The performance 'EXISDANCE' combines dance and real-time projection mapping to create a jaw-dropping spectacle.
Images courtesy of P.I.C.S.
In the near future, performers may have their costumes projected directly onto their bodies. As they move around the stage, the projections move with them, adjusting to subtle gestures and cues in 3D and real time. An outfit change would be as easy as flipping a switch.
It's actually not so far off—just watch EXISDANCE, a performance backed by a new real-time tracking and projection-mapping system created by Panasonic. The collaboration between Panasonic and creative studio P.I.C.S. was premiered at this year's Infocomm in Orlando, FL in June.
Performed by Kikky, a respected robot dancer who once appeared in a Missy Elliot music video, EXISDANCE features stunning graphics projected directly onto his torso and the white space around him, as he enacts karate-inspired moves. The 3D functionality allow the graphics adjust to his body's position while staying centered on his chest. The graphics combine traditional cultural references, including the Itsukushima Shrine and Nagoya Castle, with technological ones, such as Tokyo Tower, robotics, and an exo-suit. The movements and graphical changes are practically seamless.

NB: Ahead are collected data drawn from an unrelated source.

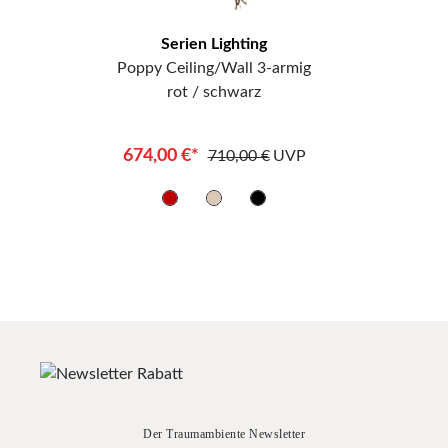
Serien Lighting
Poppy Ceiling/Wall 3-armig
rot / schwarz
674,00 €*
710,00 €
UVP
Der Traumambiente Newsletter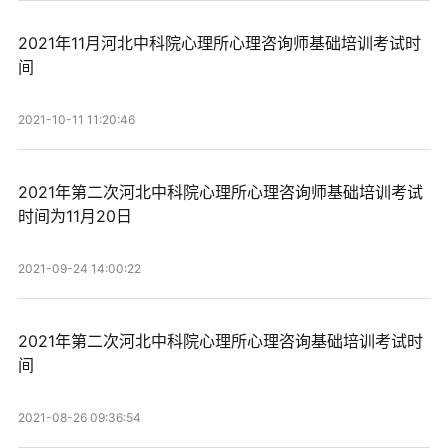
2021年11月河北中科院心理所心理咨询师基础培训考试时
间
2021-10-11 11:20:46
2021年第二次河北中科院心理所心理咨询师基础培训考试
时间为11月20日
2021-09-24 14:00:22
2021年第二次河北中科院心理所心理咨询基础培训考试时
间
2021-08-26 09:36:54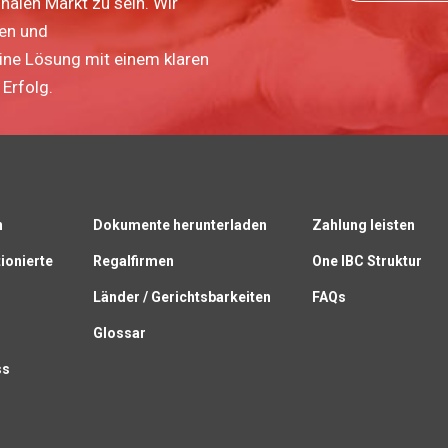
nalen Markt zu sein. Wir
ten und
eine Lösung mit einem klaren
Erfolg.
n
Dokumente herunterladen
Zahlung leisten
ionierte
Regalfirmen
One IBC Struktur
Länder / Gerichtsbarkeiten
FAQs
Glossar
ss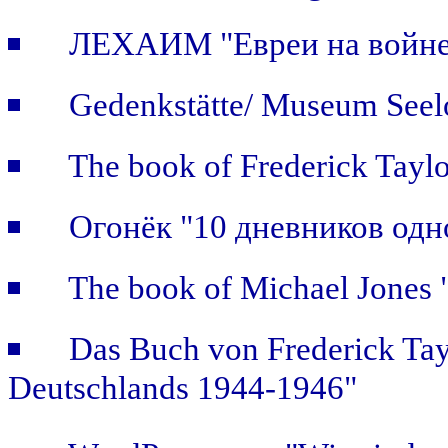
ЛЕХАИМ "Евреи на войне: 
Gedenkstätte/ Museum Seel
The book of Frederick Taylo
Огонёк "10 дневников одн
The book of Michael Jones "
Das Buch von Frederick Tay
Deutschlands 1944-1946"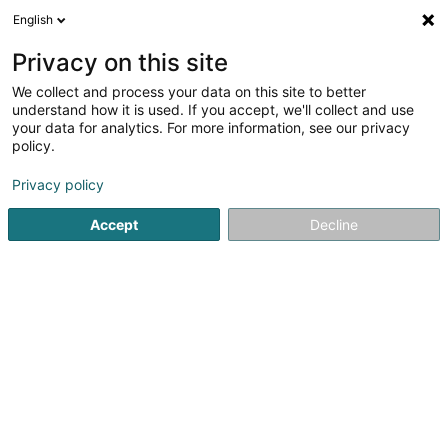
English
FR
Privacy on this site
We collect and process your data on this site to better
understand how it is used. If you accept, we'll collect and use
S.H.S. Sàrl
your data for analytics. For more information, see our privacy
Plafonneur et plâtrier
policy.
Privacy policy
11 Op der Kopp
L-5544
Remich (Réimech)
Accept
Decline
Contact
Services
Inn
Voir le numéro
Email
S'y rendre
Site web
Accueil
Aménagement d'intérieur
Plafonneur et plâtrier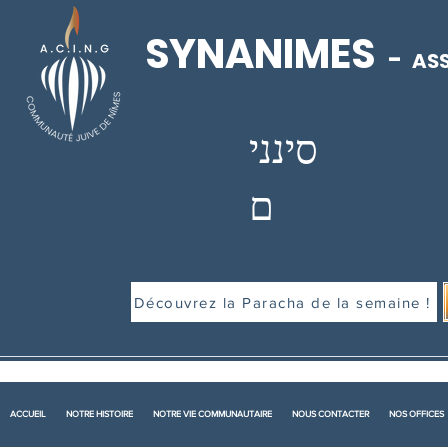
SYNANIMES
-
ASS
סינני
ם
Découvrez la Paracha de la semaine !
ACCUEIL
NOTRE HISTOIRE
NOTRE VIE COMMUNAUTAIRE
NOUS CONTACTER
NOS OFFICES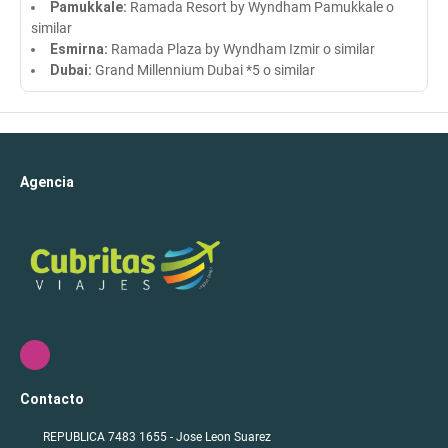
Pamukkale:
Ramada Resort by Wyndham Pamukkale o
similar
Esmirna:
Ramada Plaza by Wyndham Izmir o similar
Dubai:
Grand Millennium Dubai *5 o similar
Agencia
Contacto
REPUBLICA 7483 1655 - Jose Leon Suarez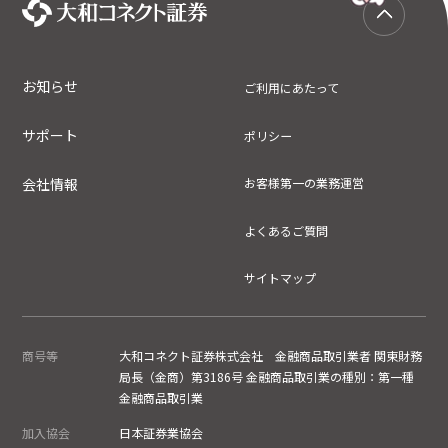
お知らせ
ご利用にあたって
サポート
ポリシー
会社情報
お客様第一の業務運営
よくあるご質問
サイトマップ
商号等
大和コネクト証券株式会社 金融商品取引業者 関東財務
局長（金商）第3186号 金融商品取引業の種別：第一種
金融商品取引業
加入協会
日本証券業協会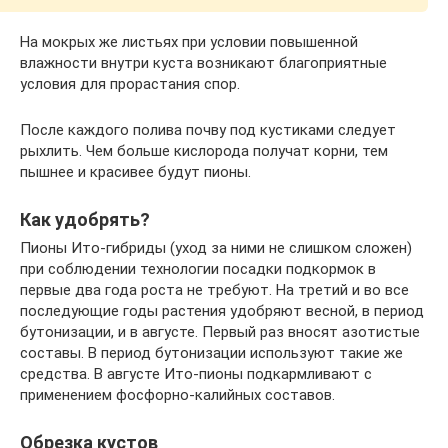
На мокрых же листьях при условии повышенной
влажности внутри куста возникают благоприятные
условия для прорастания спор.
После каждого полива почву под кустиками следует
рыхлить. Чем больше кислорода получат корни, тем
пышнее и красивее будут пионы.
Как удобрять?
Пионы Ито-гибриды (уход за ними не слишком сложен)
при соблюдении технологии посадки подкормок в
первые два года роста не требуют. На третий и во все
последующие годы растения удобряют весной, в период
бутонизации, и в августе. Первый раз вносят азотистые
составы. В период бутонизации используют такие же
средства. В августе Ито-пионы подкармливают с
применением фосфорно-калийных составов.
Обрезка кустов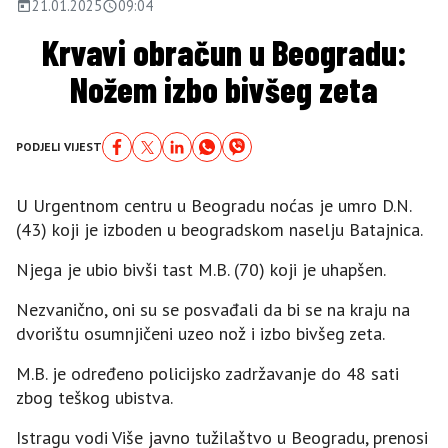
21.01.2025
09:04
Krvavi obračun u Beogradu:
Nožem izbo bivšeg zeta
PODJELI VIJEST
U Urgentnom centru u Beogradu noćas je umro D.N.
(43) koji je izboden u beogradskom naselju Batajnica.
Njega je ubio bivši tast M.B. (70) koji je uhapšen.
Nezvanično, oni su se posvađali da bi se na kraju na
dvorištu osumnjičeni uzeo nož i izbo bivšeg zeta.
M.B. je određeno policijsko zadržavanje do 48 sati
zbog teškog ubistva.
Istragu vodi Više javno tužilaštvo u Beogradu, prenosi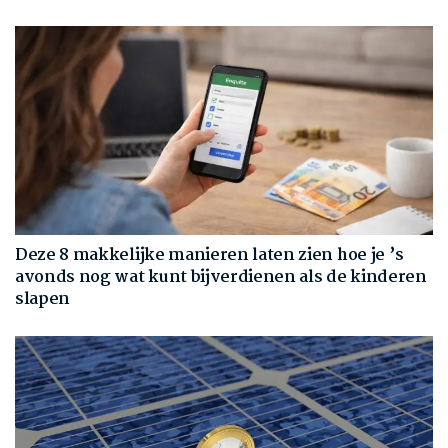
Deze 8 makkelijke manieren laten zien hoe je ’s
avonds nog wat kunt bijverdienen als de kinderen
slapen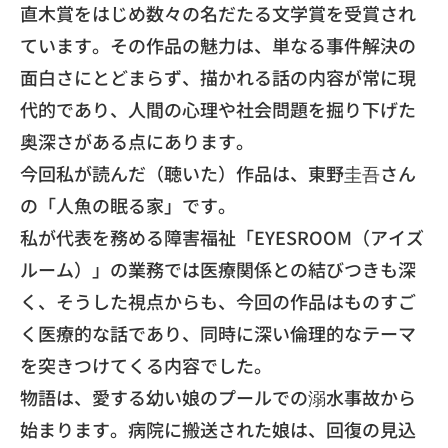
直木賞をはじめ数々の名だたる文学賞を受賞され
ています。
その作品の魅力は、単なる事件解決の
面白さにとどまらず、
描かれる話の内容が常に現
代的であり、
人間の心理や社会問題を掘り下げた
奥深さがある点にあります。
​今回私が読んだ（聴いた）作品は、東野圭吾さん
の「
人魚の眠る家」です。
​私が代表を務める障害福祉「EYESROOM（アイズ
ルーム）
」の業務では医療関係との結びつきも深
く、そうした視点からも、
今回の作品はものすご
く医療的な話であり、
同時に深い倫理的なテーマ
を突きつけてくる内容でした。
​物語は、愛する幼い娘のプールでの溺水事故から
始まります。
病院に搬送された娘は、回復の見込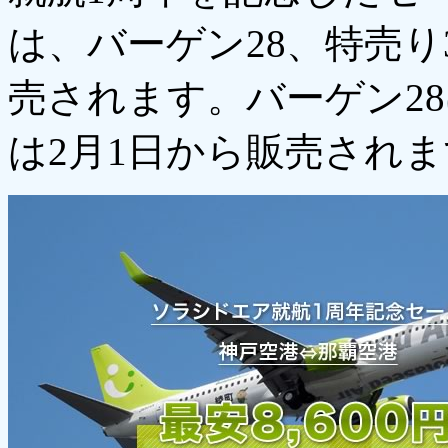
は、バーゲン28、特売り
売されます。バーゲン28
は2月1日から販売され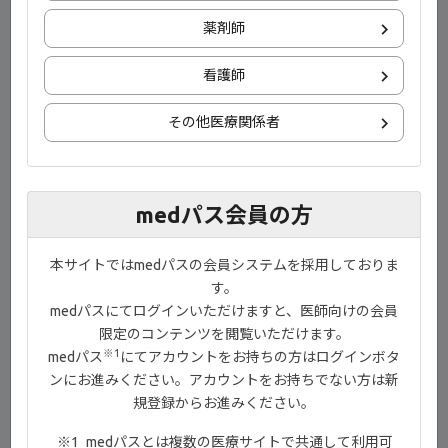
薬剤師
看護師
®
1）ジセレカ
錠電子添文 2023年10月改訂（第5版）
その他医療関係者
目次
00:00-00:23 イントロダクション
medパス会員の方
00:24-01:19 ジセレカ®錠について
本サイトではmedパスの会員システムを採用しておりま
01:20-01:46 服用方法
す。
01:47-02:48 SELECTION 寛解導入試験
medパスにてログインいただけますと、医師向けの会員
限定のコンテンツを閲覧いただけます。
02:49-04:44 服用中に注意する症状
※1
medパス
にてアカウントをお持ちの方はログインボタ
04:45-04:56 服用前の確認事項
ンにお進みください。アカウントをお持ちでない方は新
規登録からお進みください。
04:57-05:26 エンディング
medパスとは複数の医療サイトで共通して利用可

"There is of course a timeline for the projection," Paul Lacroix, one of the project's technical directors, tells Creators. "Like in any similar show you have the music and the video that is matched with the music, but besides that everything is motion-tracked. [...] It's really tracking him and the position of his body in real time with the projected image on his body. It's very fast."
Whereas other motion-tracking systems experience a period of lag—or latency—between an object's movement and the projector's response, the Panasonic system used in EXISDANCE is almost instantaneous, or at least not easily detected by the eye. As Kikky floats across the stage, the projection appears to follow without any delay.
"[The system] tracks perfectly so the dancer can add a different movement or element [during the performance]," says Tateha Sakamoto, another technical director for P.I.C.S. The eventual choreography took a number of rounds of testing, as it evolved with the Kikky's movements and suggestions from the director, Hayato Ando.
For the system to track so precisely, the performer needs to wear a special outfit with a few dots as reference points. A less sophisticated system was demonstrated at Infocomm 2017, which let anyone hop on stage and test it out, though there was a more noticeable delay.
One of the team's biggest challenges has been to convince video viewers that the graphics weren't added in post-production.
"Many people saw the video and think it's done post production because it's so accurate," Lacroix said. "The accuracy [of the projection mapping] so high."
Moving forward, they want to push the system to its limit, adding more dancers in even more complex routines. They also plan to test different ideas to convince viewers that the projection mapping really is in real time by adding more improvised and spontaneous movements.